Available data:
Start of Block
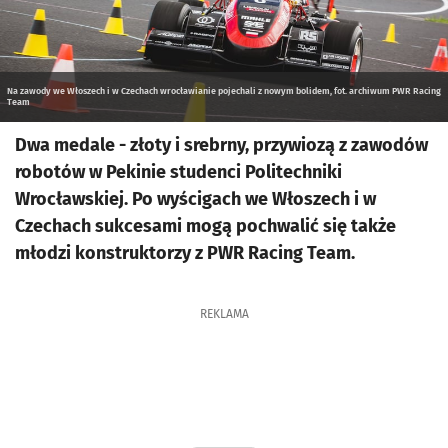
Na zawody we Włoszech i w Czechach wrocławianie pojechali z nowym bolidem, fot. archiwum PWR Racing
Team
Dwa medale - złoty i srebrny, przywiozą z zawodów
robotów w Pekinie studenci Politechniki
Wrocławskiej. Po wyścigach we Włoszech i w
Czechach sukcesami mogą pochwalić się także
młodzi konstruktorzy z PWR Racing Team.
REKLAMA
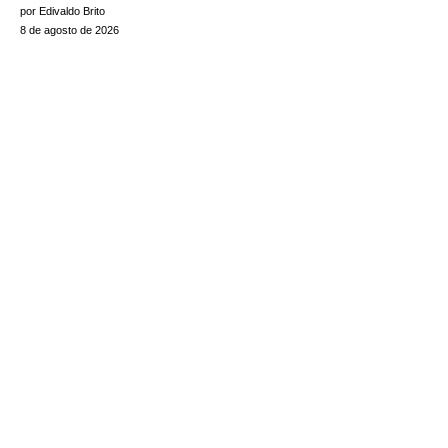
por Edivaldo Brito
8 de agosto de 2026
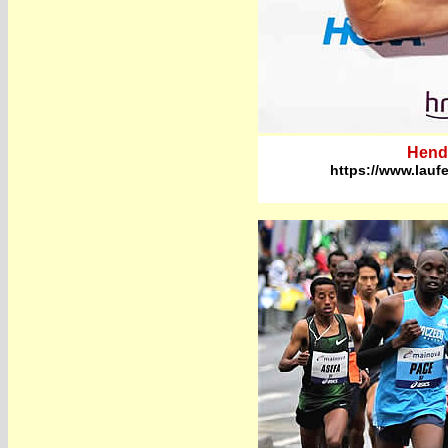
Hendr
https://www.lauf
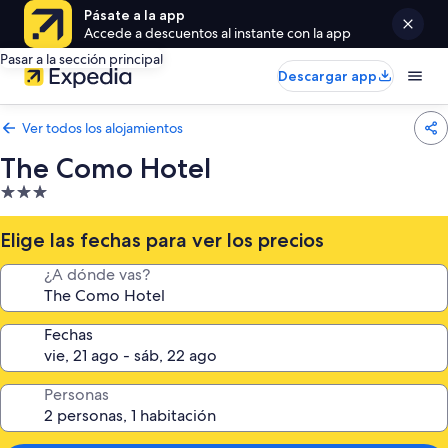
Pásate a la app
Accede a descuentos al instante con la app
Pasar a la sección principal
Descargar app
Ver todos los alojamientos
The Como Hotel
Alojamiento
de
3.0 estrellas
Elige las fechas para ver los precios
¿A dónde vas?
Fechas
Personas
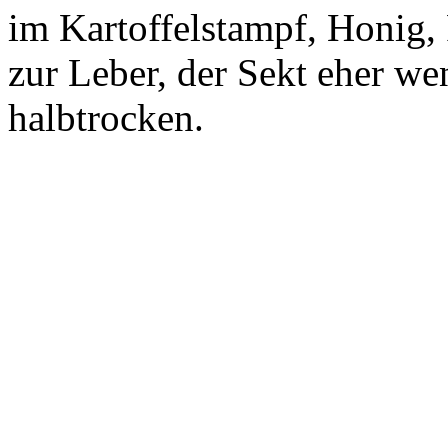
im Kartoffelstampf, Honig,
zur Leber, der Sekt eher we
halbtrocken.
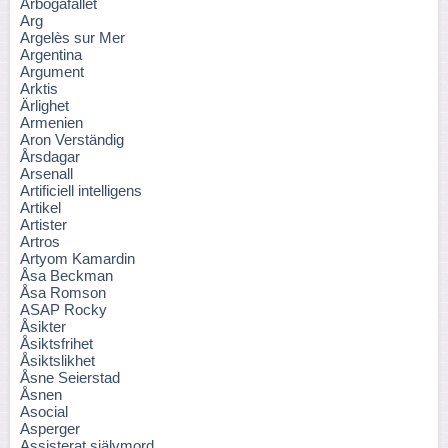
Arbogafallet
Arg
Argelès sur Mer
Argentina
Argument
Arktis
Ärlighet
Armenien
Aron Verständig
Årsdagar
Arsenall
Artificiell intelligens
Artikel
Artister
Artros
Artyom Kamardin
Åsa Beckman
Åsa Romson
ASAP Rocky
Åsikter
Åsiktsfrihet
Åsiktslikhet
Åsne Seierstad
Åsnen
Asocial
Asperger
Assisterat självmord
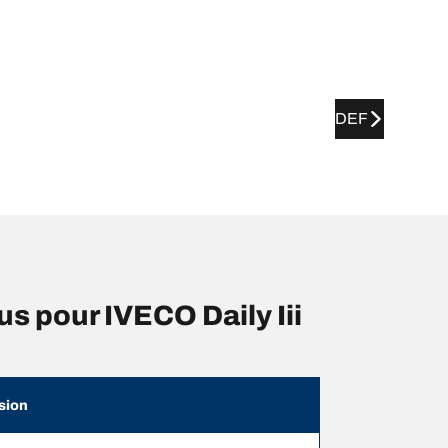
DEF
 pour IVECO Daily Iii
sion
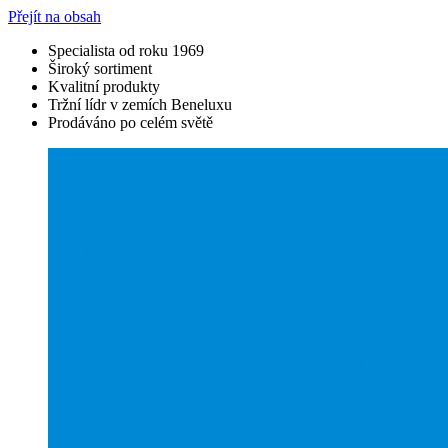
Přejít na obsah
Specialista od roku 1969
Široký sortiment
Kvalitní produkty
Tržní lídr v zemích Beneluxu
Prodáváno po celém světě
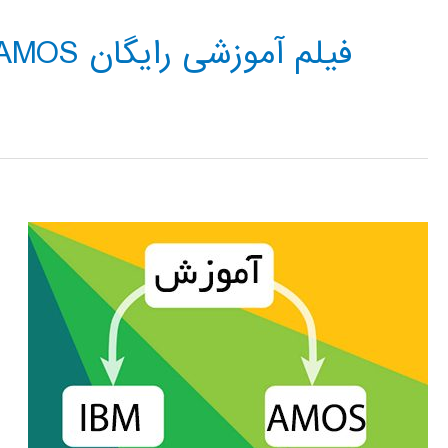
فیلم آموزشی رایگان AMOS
End of Block
Problem to solve: Please print the lines above exactly, beginning at the first line of the entries and ending at the line holding "Accede a descuentos al instante con la app", and leave the pictures out.

Task output:
Na zawody we Włoszech i w Czechach wrocławianie pojechali z nowym bolidem, fot. archiwum PWR Racing
Team
Dwa medale - złoty i srebrny, przywiozą z zawodów
robotów w Pekinie studenci Politechniki
Wrocławskiej. Po wyścigach we Włoszech i w
Czechach sukcesami mogą pochwalić się także
młodzi konstruktorzy z PWR Racing Team.
REKLAMA
por Edivaldo Brito
8 de agosto de 2026
Hendr
https://www.lauf
Pásate a la app
Accede a descuentos al instante con la app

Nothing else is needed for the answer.